Visually The Hate U Give perfectly mirrored the story by using warm hues to reflect Starr’s home life and a colder palette for her school life. Her community may not be as affluent, but it is more real and fully engaged in life than the simulacrum of school life, which was familiar yet did not reflect my private school experience. The movie clearly communicated by showing, not telling. My pet peeve with most movies and TV shows is that when schools are depicted, we don’t get many classroom scenes, which made movies such as Hereditary and Halloween more relatable and engaging for me. There are no adults in that world, and there is a lot of concern the impact that this controversy will have on her academic career then nothing happens-not concern, expulsion, nada. Otherwise I thought it was well done.

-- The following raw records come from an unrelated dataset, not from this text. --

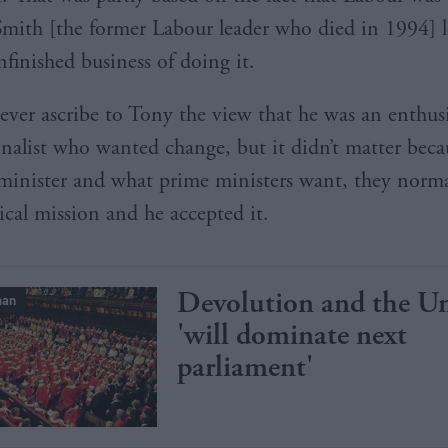
mith [the former Labour leader who died in 1994] l
nfinished business of doing it.
ever ascribe to Tony the view that he was an enthusi
onalist who wanted change, but it didn’t matter beca
minister and what prime ministers want, they normal
ical mission and he accepted it.
Devolution and the U
man
'will dominate next
parliament'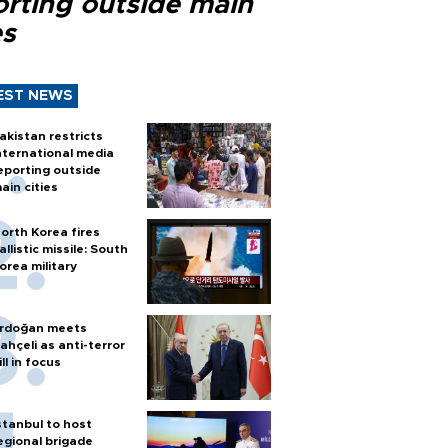
orting outside main
es
EST NEWS
akistan restricts
nternational media
eporting outside
ain cities
orth Korea fires
allistic missile: South
orea military
rdoğan meets
ahçeli as anti-terror
ill in focus
stanbul to host
egional brigade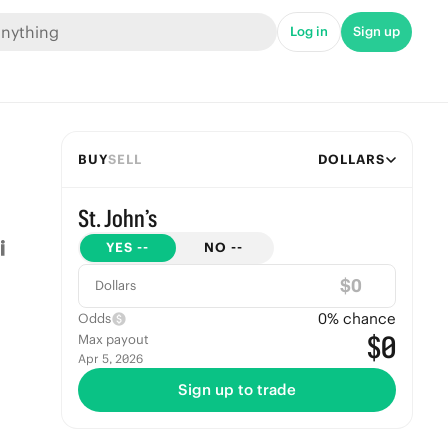
Log in
Sign up
BUY
SELL
DOLLARS
St. John’s
YES
--
NO
--
$
Dollars
0
% chance
Odds
$0
Max payout
Apr 5, 2026
Sign up to trade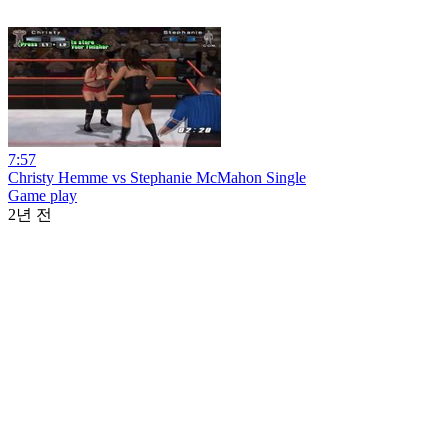
7:57
Christy Hemme vs Stephanie McMahon Single
Game play
2년 전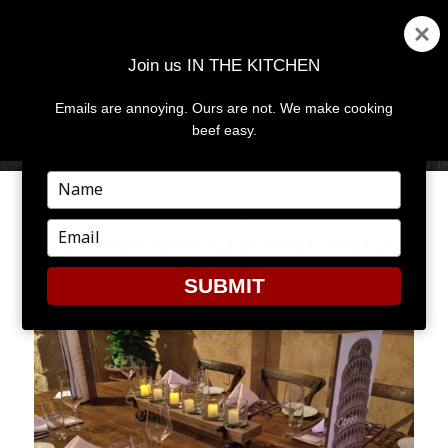
Join us IN THE KITCHEN
Emails are annoying. Ours are not. We make cooking
MENU
AND
beef easy.
WIDGETS
Type
your
CHEF HODGSON’S
name
Type
TRANSFORMATIONAL SALSA
your
VERDE
email
SUBMIT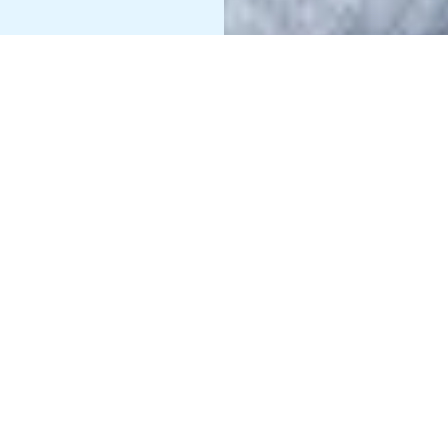
Information
49 jobs
Technology
Business
50 jobs
Operations
Sales & Product
24 jobs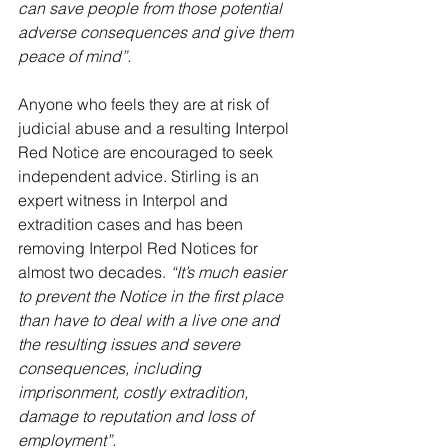
can save people from those potential 
adverse consequences and give them 
peace of mind”.
Anyone who feels they are at risk of 
judicial abuse and a resulting Interpol 
Red Notice are encouraged to seek 
independent advice. Stirling is an 
expert witness in Interpol and 
extradition cases and has been 
removing Interpol Red Notices for 
almost two decades. 
“It’s much easier 
to prevent the Notice in the first place 
than have to deal with a live one and 
the resulting issues and severe 
consequences, including 
imprisonment, costly extradition, 
damage to reputation and loss of 
employment”.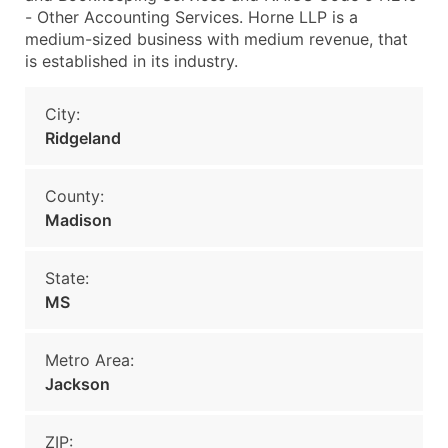
- Other Accounting Services. Horne LLP is a
medium-sized business with medium revenue, that
is established in its industry.
City:
Ridgeland
County:
Madison
State:
MS
Metro Area:
Jackson
ZIP: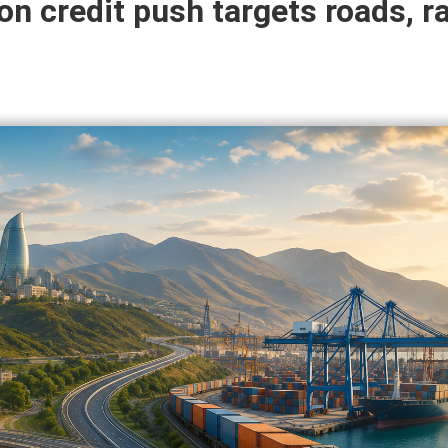
ion credit push targets roads, ra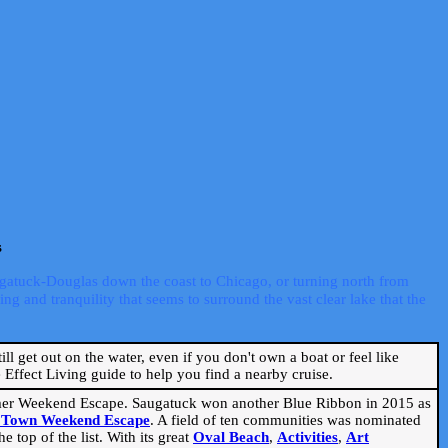
s
ugatuck-Douglas down the coast to Chicago, or turning north from
ng and tranquility that seems to surround the vast clear lake that the
ill get out on the water, even if you don't own a boat or feel like
Effect Living guide to help you find a nearby cruise.
mmer Weekend Escape. Saugatuck won another Blue Ribbon in 2015 as
l Town Weekend Escape
. A field of ten communities was nominated
 top of the list. With its great
Oval Beach
,
Activities
,
Art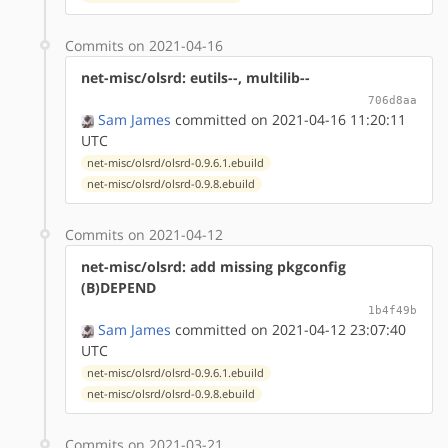
Commits on 2021-04-16
net-misc/olsrd: eutils--, multilib--
706d8aa
Sam James
committed on 2021-04-16 11:20:11
UTC
net-misc/olsrd/olsrd-0.9.6.1.ebuild
net-misc/olsrd/olsrd-0.9.8.ebuild
Commits on 2021-04-12
net-misc/olsrd: add missing pkgconfig
(B)DEPEND
1b4f49b
Sam James
committed on 2021-04-12 23:07:40
UTC
net-misc/olsrd/olsrd-0.9.6.1.ebuild
net-misc/olsrd/olsrd-0.9.8.ebuild
Commits on 2021-03-21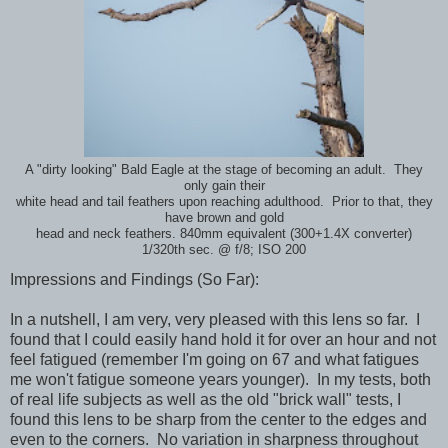
A "dirty looking" Bald Eagle at the stage of becoming an adult. They
only gain their
white head and tail feathers upon reaching adulthood. Prior to that, they
have brown and gold
head and neck feathers. 840mm equivalent (300+1.4X converter)
1/320th sec. @ f/8; ISO 200
Impressions and Findings (So Far):
In a nutshell, I am very, very pleased with this lens so far. I
found that I could easily hand hold it for over an hour and not
feel fatigued (remember I'm going on 67 and what fatigues
me won't fatigue someone years younger). In my tests, both
of real life subjects as well as the old "brick wall" tests, I
found this lens to be sharp from the center to the edges and
even to the corners. No variation in sharpness throughout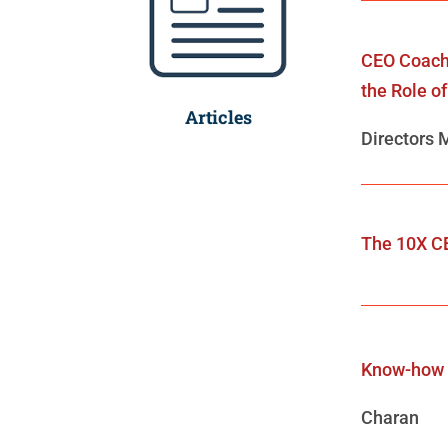
CEO Coach
the Role o
Articles
Directors 
The 10X C
Know-how
Charan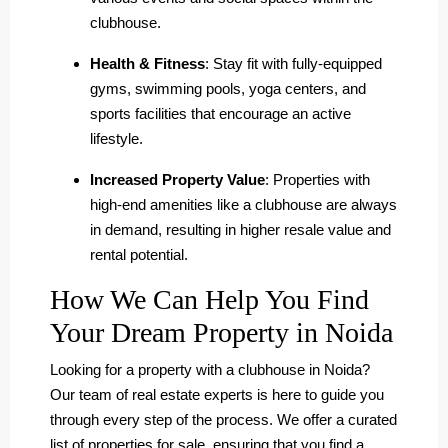
clubhouse.
Health & Fitness
: Stay fit with fully-equipped
gyms, swimming pools, yoga centers, and
sports facilities that encourage an active
lifestyle.
Increased Property Value
: Properties with
high-end amenities like a clubhouse are always
in demand, resulting in higher resale value and
rental potential.
How We Can Help You Find
Your Dream Property in Noida
Looking for a property with a clubhouse in Noida?
Our team of real estate experts is here to guide you
through every step of the process. We offer a curated
list of properties for sale, ensuring that you find a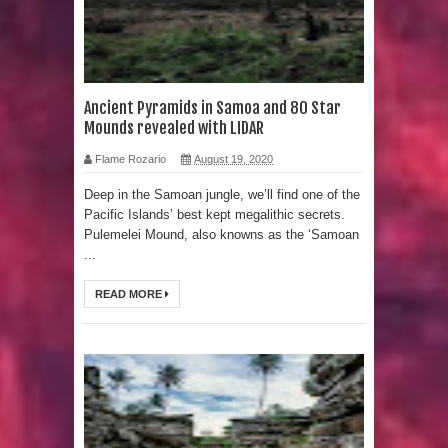
Sumerians
Apparently there’s an underwater
Pyramid in Wisconsin
Ancient Pyramids in Samoa and 80 Star
Mounds revealed with LIDAR
4 Unbelievable Giant Human
Flame Rozario
August 19, 2020
Weapons Found
Deep in the Samoan jungle, we’ll find one of the
Pacific Islands’ best kept megalithic secrets.
The Curious Case of the
Pulemelei Mound, also knowns as the ‘Samoan
...
Gigantopithecus
READ MORE
Ancient Migration? When did Humans
first Set Sail?
So the Aquatic Ape theory is actually
pretty interesting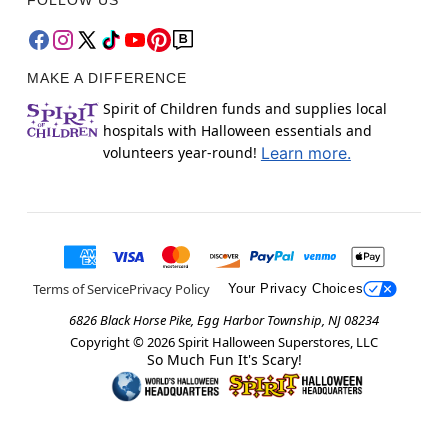
MAKE A DIFFERENCE
Spirit of Children funds and supplies local
hospitals with Halloween essentials and
volunteers year-round!
Learn more.
Terms of Service
Privacy Policy
Your Privacy Choices
6826 Black Horse Pike, Egg Harbor Township, NJ 08234
Copyright ©
2026
Spirit Halloween Superstores, LLC
So Much Fun It's Scary!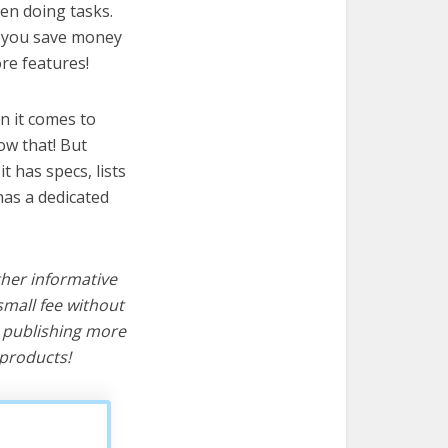
en doing tasks.
lp you save money
re features!
n it comes to
ow that! But
it has specs, lists
as a dedicated
ther informative
mall fee without
d publishing more
products!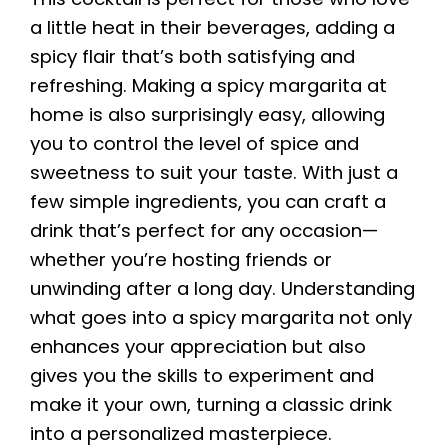
a little heat in their beverages, adding a
spicy flair that’s both satisfying and
refreshing. Making a spicy margarita at
home is also surprisingly easy, allowing
you to control the level of spice and
sweetness to suit your taste. With just a
few simple ingredients, you can craft a
drink that’s perfect for any occasion—
whether you’re hosting friends or
unwinding after a long day. Understanding
what goes into a spicy margarita not only
enhances your appreciation but also
gives you the skills to experiment and
make it your own, turning a classic drink
into a personalized masterpiece.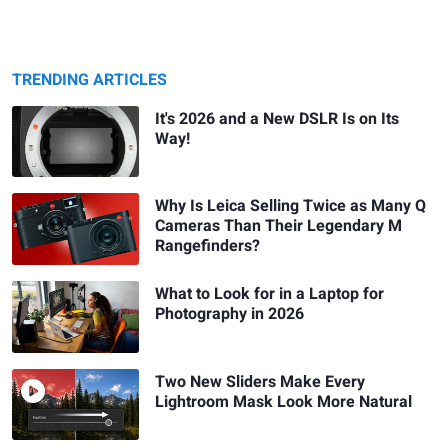
TRENDING ARTICLES
It's 2026 and a New DSLR Is on Its
Way!
Why Is Leica Selling Twice as Many Q
Cameras Than Their Legendary M
Rangefinders?
What to Look for in a Laptop for
Photography in 2026
Two New Sliders Make Every
Lightroom Mask Look More Natural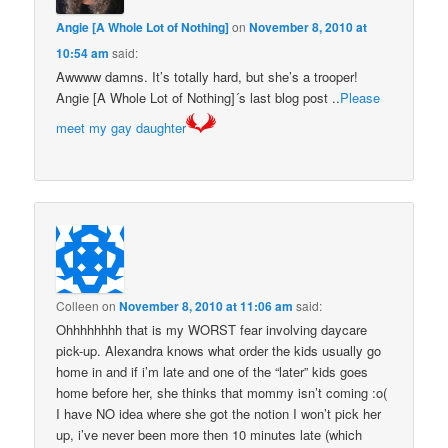
Angie [A Whole Lot of Nothing]
on
November 8, 2010 at
10:54 am
said:
Awwww damns. It’s totally hard, but she’s a trooper!
Angie [A Whole Lot of Nothing]´s last blog post ..
Please
meet my gay daughter
Colleen
on
November 8, 2010 at 11:06 am
said:
Ohhhhhhhh that is my WORST fear involving daycare
pick-up. Alexandra knows what order the kids usually go
home in and if i’m late and one of the “later” kids goes
home before her, she thinks that mommy isn’t coming :o(
I have NO idea where she got the notion I won’t pick her
up, i’ve never been more then 10 minutes late (which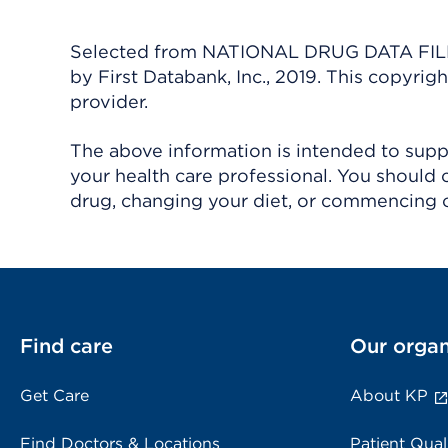
Selected from NATIONAL DRUG DATA FILE 
by First Databank, Inc., 2019. This copyr
provider.
The above information is intended to suppl
your health care professional. You should 
drug, changing your diet, or commencing o
Find care
Our organ
Get Care
About KP
Find Doctors & Locations
Patient Qual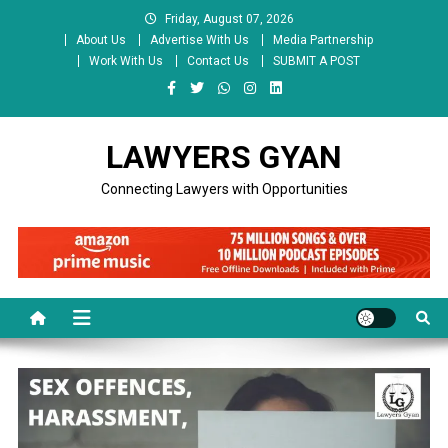
Skip
Friday, August 07, 2026
to
About Us
Advertise With Us
Media Partnership
content
Work With Us
Contact Us
SUBMIT A POST
LAWYERS GYAN
Connecting Lawyers with Opportunities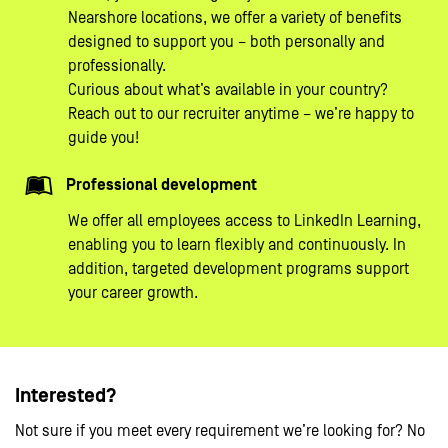
Nearshore locations, we offer a variety of benefits
designed to support you – both personally and
professionally.
Curious about what’s available in your country?
Reach out to our recruiter anytime – we’re happy to
guide you!
Professional development
We offer all employees access to LinkedIn Learning,
enabling you to learn flexibly and continuously. In
addition, targeted development programs support
your career growth.
Interested?
Not sure if you meet every requirement we’re looking for? No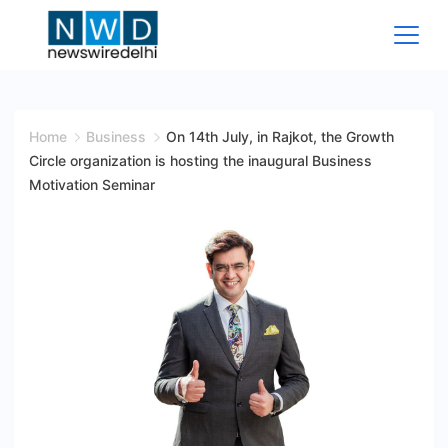
Skip
to
content
News
Wire
Home
Business
On 14th July, in Rajkot, the Growth
Circle organization is hosting the inaugural Business
Delhi
Motivation Seminar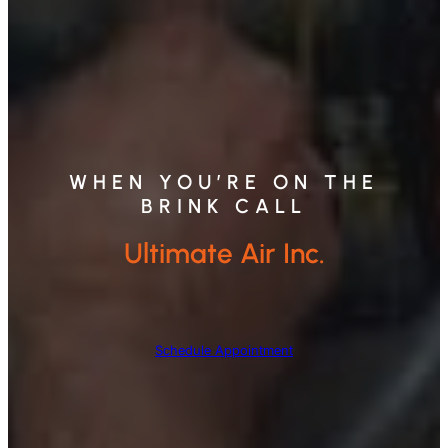
WHEN YOU’RE ON THE
BRINK CALL
Ultimate Air Inc.
Schedule Appointment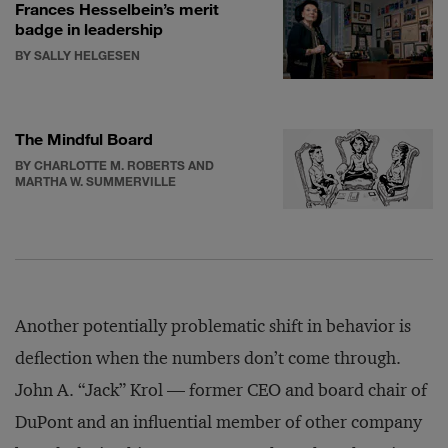
Frances Hesselbein’s merit
badge in leadership
BY SALLY HELGESEN
The Mindful Board
BY CHARLOTTE M. ROBERTS AND
MARTHA W. SUMMERVILLE
Another potentially problematic shift in behavior is
deflection when the numbers don’t come through.
John A. “Jack” Krol — former CEO and board chair of
DuPont and an influential member of other company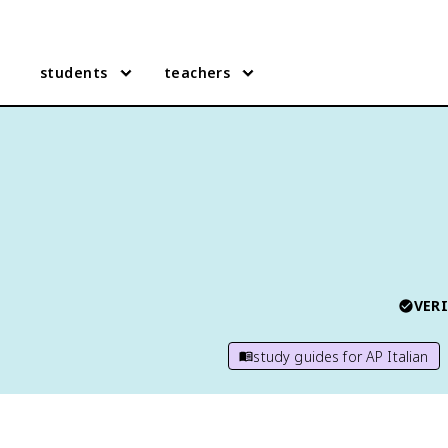
students
teachers
VERI
study guides for
AP Italian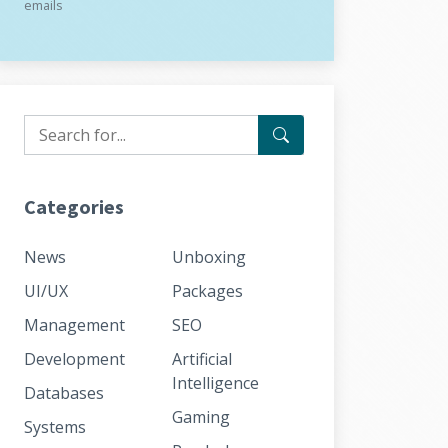
emails
Categories
News
Unboxing
UI/UX
Packages
Management
SEO
Development
Artificial
Intelligence
Databases
Gaming
Systems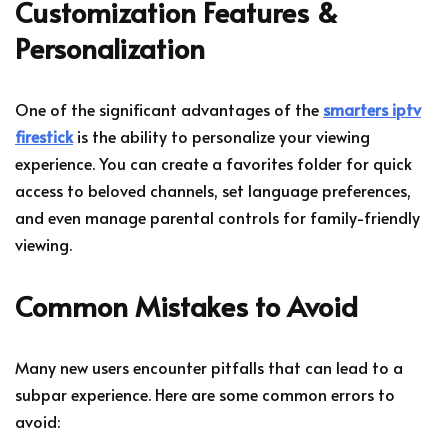
Customization Features &
Personalization
One of the significant advantages of the
smarters iptv
firestick
is the ability to personalize your viewing
experience. You can create a favorites folder for quick
access to beloved channels, set language preferences,
and even manage parental controls for family-friendly
viewing.
Common Mistakes to Avoid
Many new users encounter pitfalls that can lead to a
subpar experience. Here are some common errors to
avoid: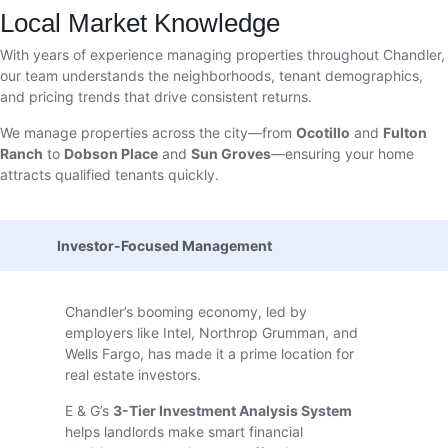
Local Market Knowledge
With years of experience managing properties throughout Chandler,
our team understands the neighborhoods, tenant demographics,
and pricing trends that drive consistent returns.
We manage properties across the city—from
Ocotillo
and
Fulton
Ranch
to
Dobson Place
and
Sun Groves
—ensuring your home
attracts qualified tenants quickly.
Investor-Focused Management
Chandler’s booming economy, led by
employers like Intel, Northrop Grumman, and
Wells Fargo, has made it a prime location for
real estate investors.
E & G’s
3-Tier Investment Analysis System
helps landlords make smart financial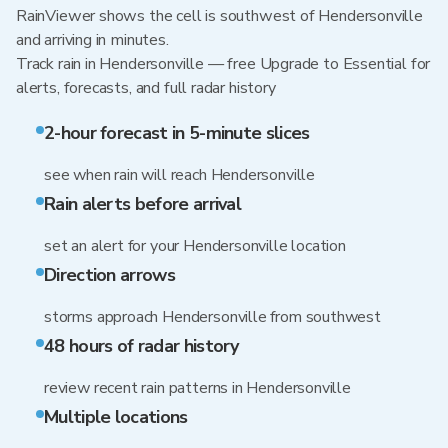
RainViewer shows the cell is southwest of Hendersonville
and arriving in minutes.
Track rain in Hendersonville — free Upgrade to Essential for
alerts, forecasts, and full radar history
2-hour forecast in 5-minute slices
see when rain will reach Hendersonville
Rain alerts before arrival
set an alert for your Hendersonville location
Direction arrows
storms approach Hendersonville from southwest
48 hours of radar history
review recent rain patterns in Hendersonville
Multiple locations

I am so happy for Russell Hornsby. After Grimm ended, he hit the theaters strong in Fences and now as Starr’s father in The Hate U Give. Regina Hall is always perfect and has had a banner year to display her talents in this movie and Support the Girls. Karen Kendrick needs more work because her performance had layers of bravado and sensitivity that made her character, Iesha, more textured than expected. In one scene during the denouement, she was going for the Viola Davis steal that scene from the star award as she pretended not to care about her kids while desperately worrying about them. Even Issa Rae got to stretch herself as a civil rights attorney.
I try to eliminate kids’ movies from my viewing list because time is short, and there are so many movies, but I am happy that I made an exception with The Hate U Give, which I found quite moving in spite of the amount of cynicism that I bring to the viewing experience. Maybe it is a smidge longer than necessary, but with such an absorbing story and an excellent cast, it is understandable that you don’t want to leave them.